**TASK TO CARRY OUT**:
Report each line of the data that includes the word "objects".

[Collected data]

________________

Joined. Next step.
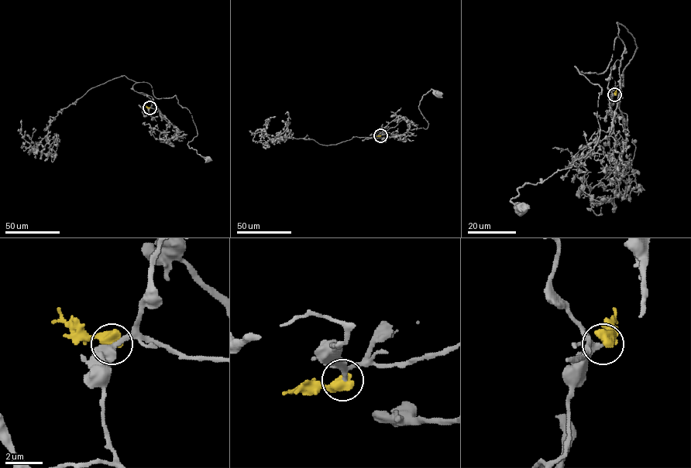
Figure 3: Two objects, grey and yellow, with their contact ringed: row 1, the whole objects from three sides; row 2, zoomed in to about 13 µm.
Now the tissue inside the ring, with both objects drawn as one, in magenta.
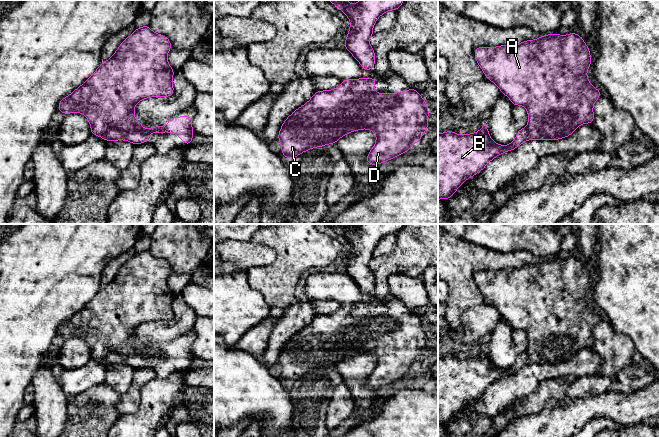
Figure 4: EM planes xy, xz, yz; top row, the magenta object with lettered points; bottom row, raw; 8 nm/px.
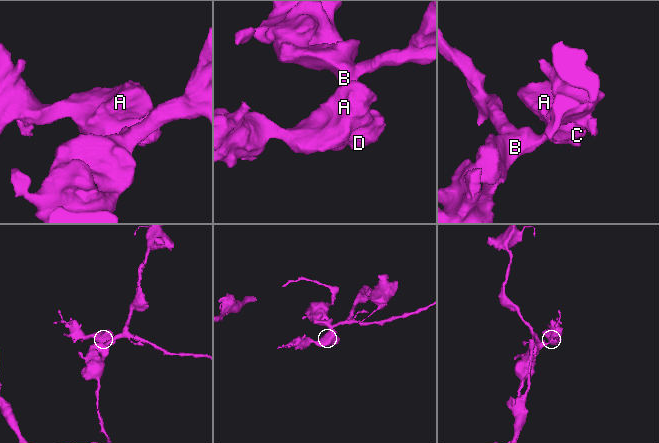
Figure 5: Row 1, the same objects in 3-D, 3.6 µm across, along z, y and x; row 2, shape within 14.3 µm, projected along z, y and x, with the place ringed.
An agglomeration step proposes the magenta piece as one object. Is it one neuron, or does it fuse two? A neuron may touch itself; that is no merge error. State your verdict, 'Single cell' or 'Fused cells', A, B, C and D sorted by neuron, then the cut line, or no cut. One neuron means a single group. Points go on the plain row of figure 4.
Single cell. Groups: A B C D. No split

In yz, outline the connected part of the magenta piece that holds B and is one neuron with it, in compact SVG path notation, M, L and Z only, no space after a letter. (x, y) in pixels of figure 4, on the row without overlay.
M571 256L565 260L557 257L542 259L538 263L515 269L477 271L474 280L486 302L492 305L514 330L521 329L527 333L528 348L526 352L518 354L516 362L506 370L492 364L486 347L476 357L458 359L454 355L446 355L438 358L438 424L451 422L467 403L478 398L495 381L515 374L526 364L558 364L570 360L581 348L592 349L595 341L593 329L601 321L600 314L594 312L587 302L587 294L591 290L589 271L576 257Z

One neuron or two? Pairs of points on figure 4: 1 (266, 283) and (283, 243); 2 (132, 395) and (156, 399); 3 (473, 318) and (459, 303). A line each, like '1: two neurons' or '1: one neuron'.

________________

**ANSWER SECTION**:
Figure 3: Two objects, grey and yellow, with their contact ringed: row 1, the whole objects from three sides; row 2, zoomed in to about 13 µm.
Now the tissue inside the ring, with both objects drawn as one, in magenta.
Figure 5: Row 1, the same objects in 3-D, 3.6 µm across, along z, y and x; row 2, shape within 14.3 µm, projected along z, y and x, with the place ringed.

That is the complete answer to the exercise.